Cassells’ collection, typical of elegies, is composed entirely of couplets (save for the heartrending prose-poem second section of “Icebox”) and urges readers repeatedly to “beware” of “our hate-laden republic” and the vein of hopelessness it can open: “We can’t go on living like this / & then we go on living like this.” A righteous rage fuels Cassells’ collection: The author confronts a world in which a revered Latino attorney is murdered over a disputed parking spot, young boys are trafficked and raped, immigrant children are recast as “daunting beasts” worthy of “borderland cages,” and students are “[s]plattered all over our classrooms.”
Underneath all this rests coiled America’s violent history of slavery. Its current manifestations indicate few lessons learned and a future that will be defined by more of the same:
The spirits of restless slave-catchers are still
Roaming among us,
Hungering, unceasing,
The spirits of slave-catchers are still…
It is from this place of sustained, generational harm that Cassells speaks with “[t]he whole truth burning in my voice.” The poet’s rage, though, sounds and signals something deeper, something beyond anger. His voice is one of “Grief as roaring artifact / Cha- os as cascading history.” Cassells focuses the unrelenting loss that defines the American experience for so many as nightmare rather than dream.

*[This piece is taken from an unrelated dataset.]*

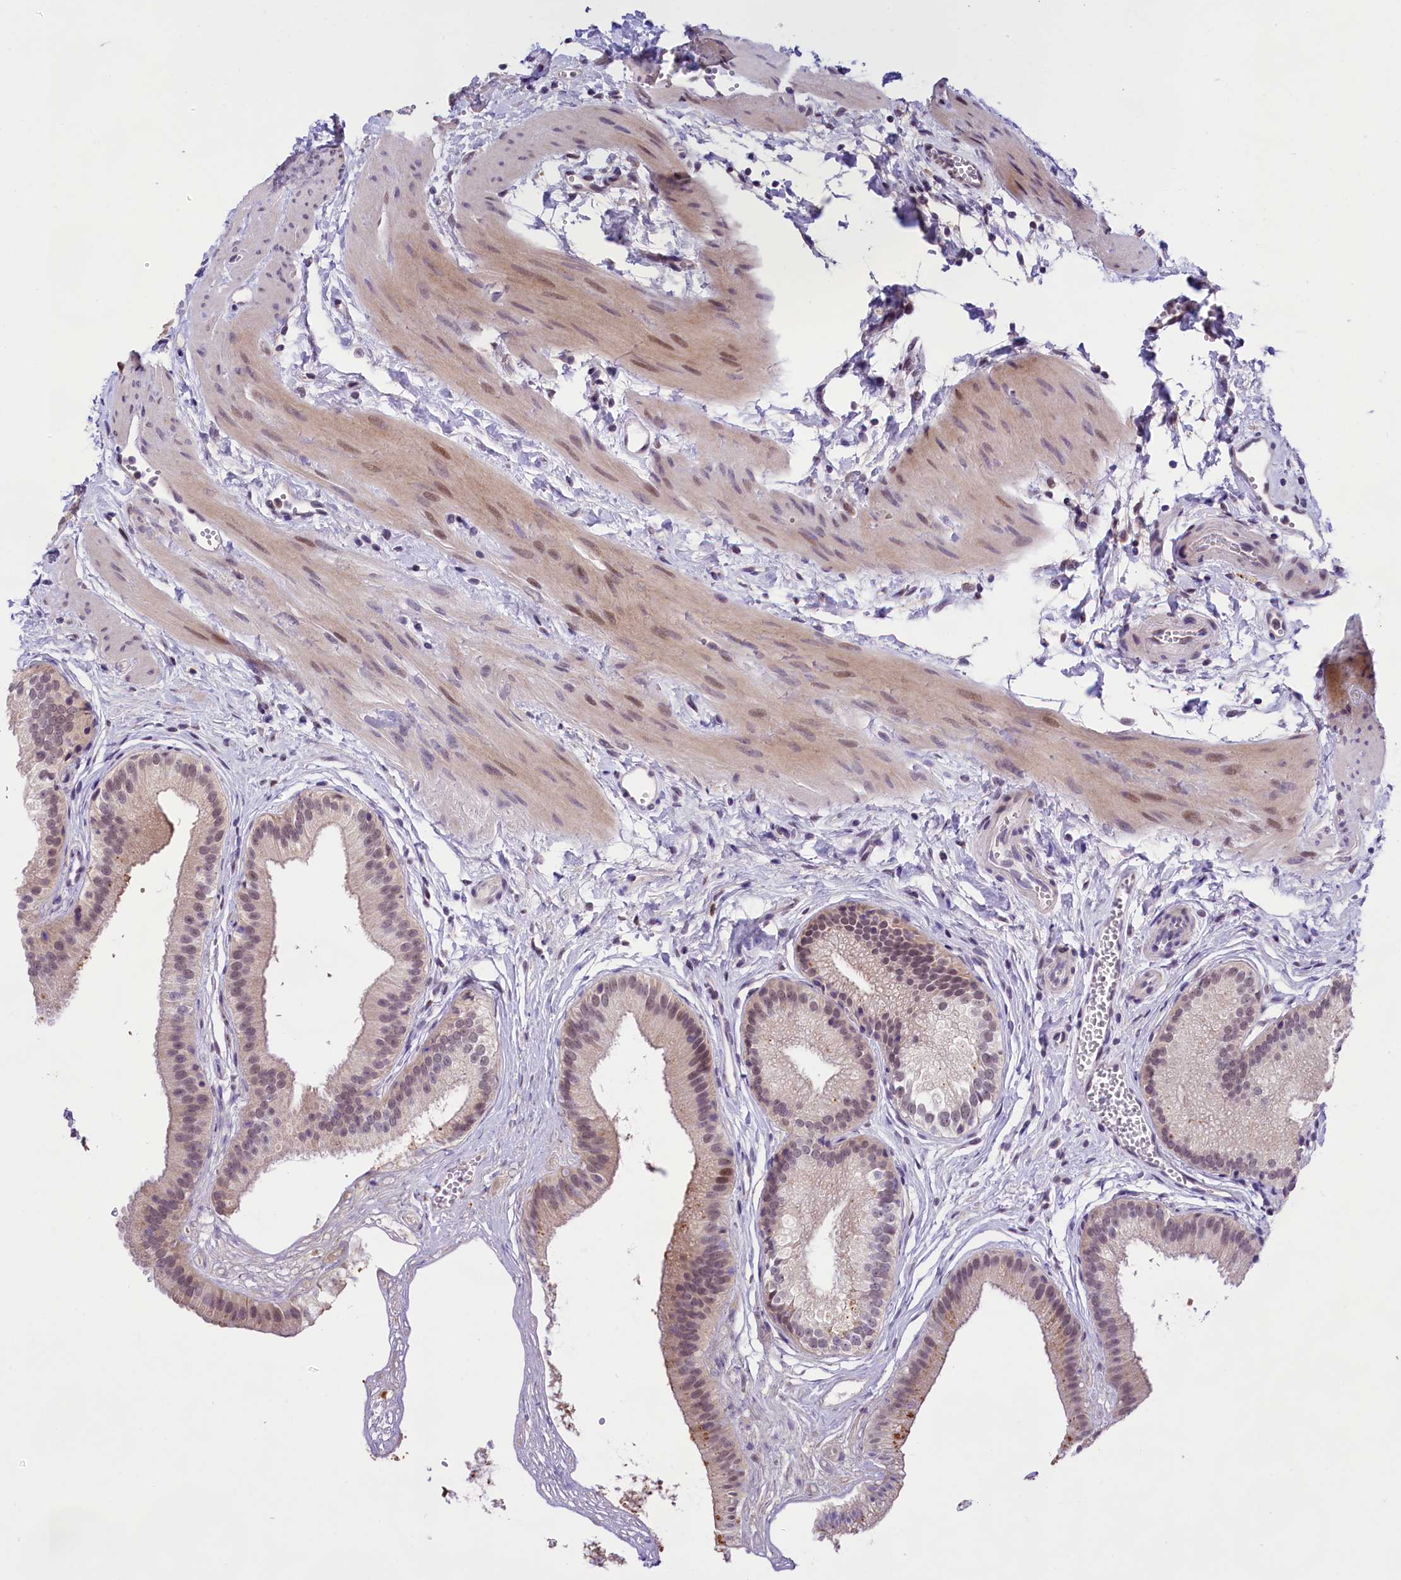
{"staining": {"intensity": "weak", "quantity": "25%-75%", "location": "nuclear"}, "tissue": "gallbladder", "cell_type": "Glandular cells", "image_type": "normal", "snomed": [{"axis": "morphology", "description": "Normal tissue, NOS"}, {"axis": "topography", "description": "Gallbladder"}], "caption": "Human gallbladder stained with a brown dye shows weak nuclear positive positivity in approximately 25%-75% of glandular cells.", "gene": "FBXO45", "patient": {"sex": "female", "age": 54}}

The most evident intersection of Cassells’ themes—the unfathomable collision of cruelties—comes in the prose-poem embedded in the six-section “Icebox,” an extended meditation on detained immigrant children. Section II, “Those ‘Return to Senders’ Children,” presents a scene wherein:
Separated, the borrowing, the castaway children were blessed with standard American scraps or Chiclets stale cookies wrapped little sweets or hectored, quiet as it’s kept, to caress the penises & vulvas of strangers or for their own to be inspected: Can you keep a secret, Miguel, Maria?

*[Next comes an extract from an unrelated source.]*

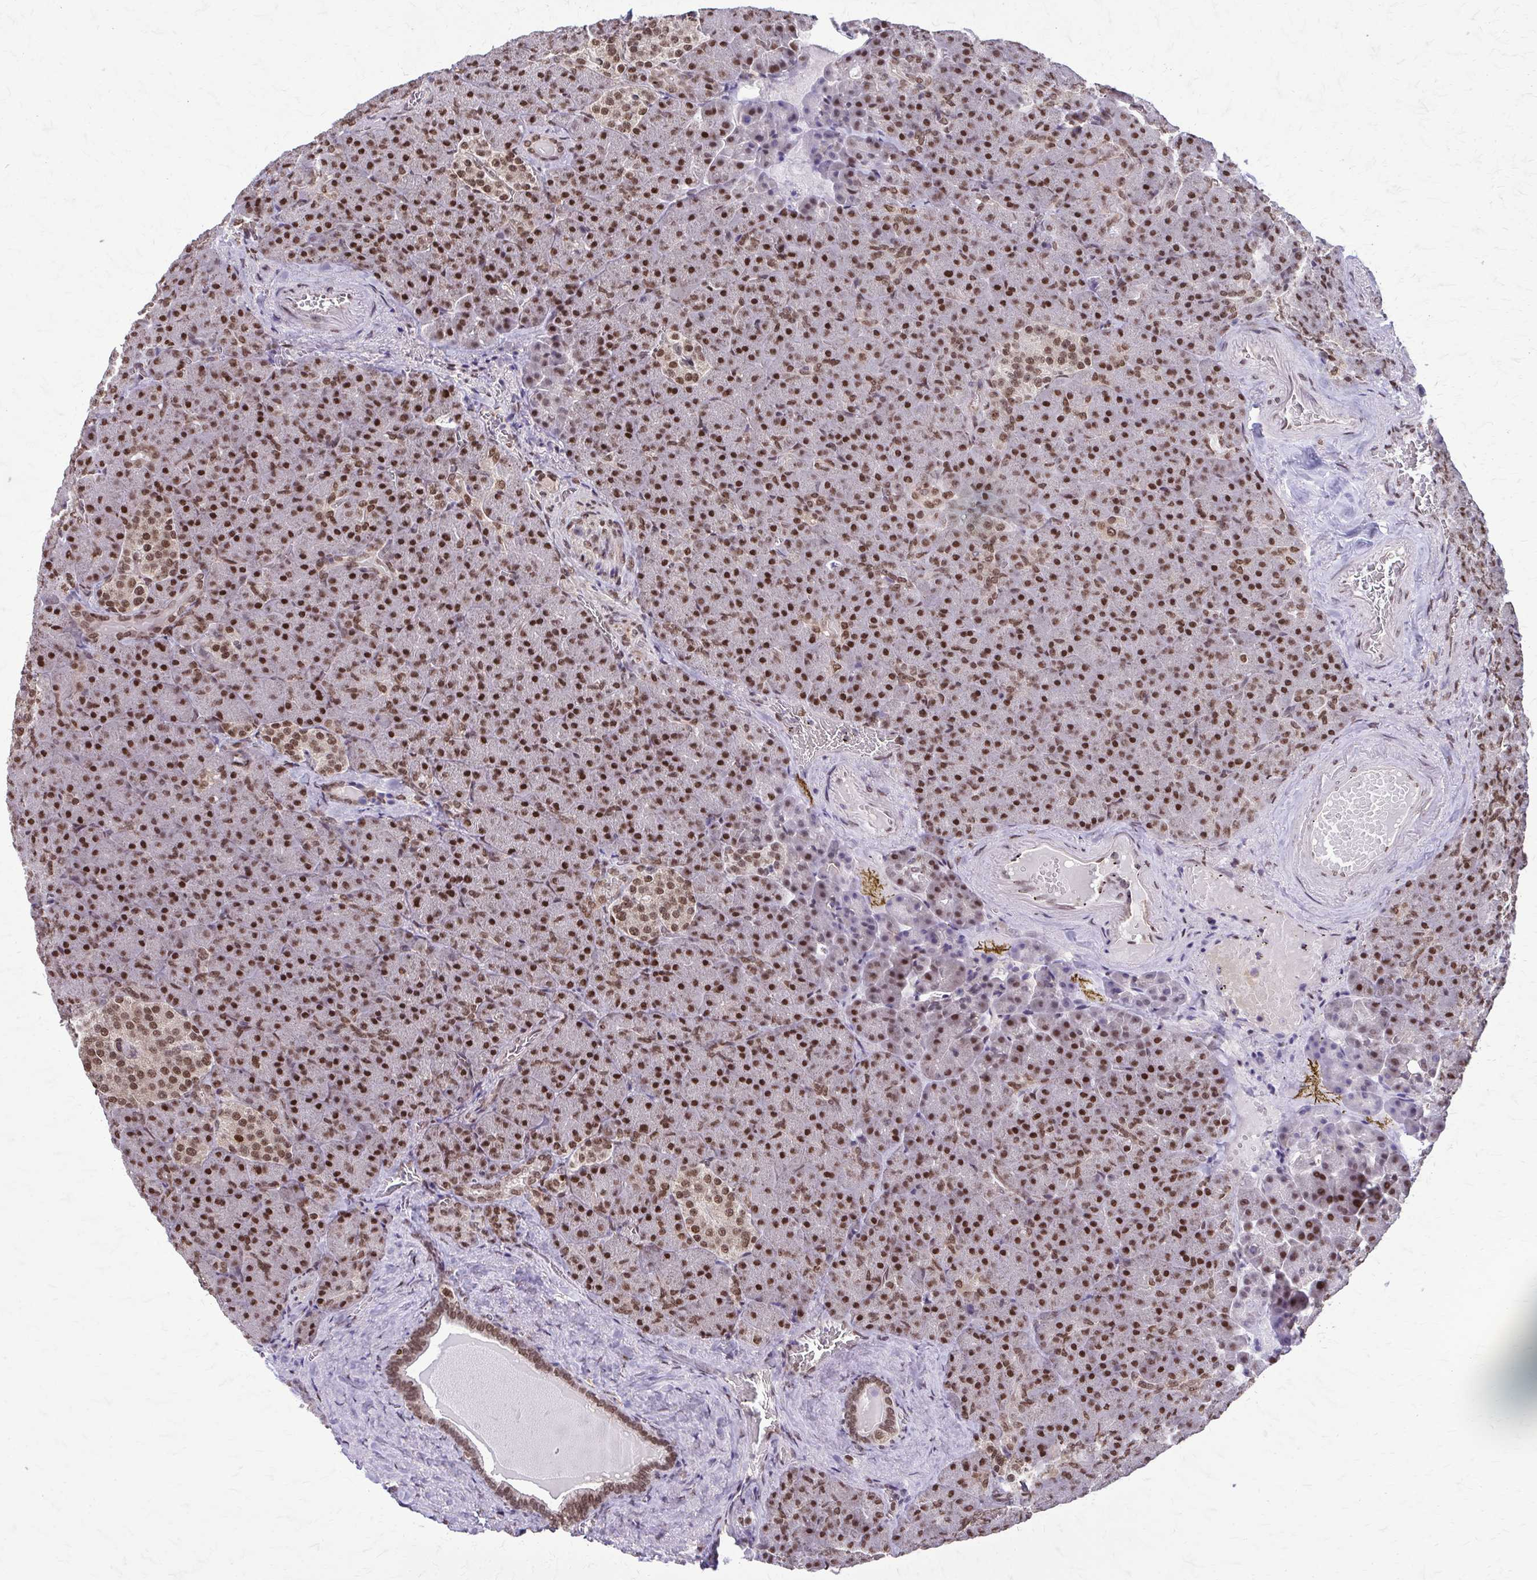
{"staining": {"intensity": "strong", "quantity": ">75%", "location": "nuclear"}, "tissue": "pancreas", "cell_type": "Exocrine glandular cells", "image_type": "normal", "snomed": [{"axis": "morphology", "description": "Normal tissue, NOS"}, {"axis": "topography", "description": "Pancreas"}], "caption": "A high-resolution histopathology image shows IHC staining of normal pancreas, which shows strong nuclear staining in about >75% of exocrine glandular cells.", "gene": "TTF1", "patient": {"sex": "female", "age": 74}}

In breaking from his couplet form, Cassells draws particular attention to this scene. It is one in which violence, enslavement, corrupt governments, and the broken promise of American opportunity come together. Rather than explore these wholesale injustices theoretically or even politically, Cassells shows their collective inhumanity on the individual level:
Look, here’s a tasty-servant-girl-in-training, a surefire ten. Here’s a little cherub—a pouty, long-lashed boy, perfect for a secret movie…
It is in “Icebox,” the penultimate and longest poem in Cassells’ collection, that the three major sections of his intertwine. Section I addresses gun and physical violence, slavery included; Section II takes on exploitation and sexual violence; Section III eviscerates the corruption and ineptitude of politicians leaving historic problems unsolved. These themes live brutally upon the bodies of children—allegedly the future of America itself—in Cassells’ prose-poem.
Cassells ends The World That the Shooter Left Us with a “Courage Song for Scott Warren,” the immigration and humanitarian activist prosecuted by the US government for working to prevent migrant deaths in the Arizona desert. “Your at-the-ready compassion / Is the rescuing sip // & the heaven-sent gourd required / At all our desperate crossings.” It is another kind of “desperate crossing,” that of intersectional violence and injustice, that is, in the end, the world that the shooter left us and that Cassells so boldly documents.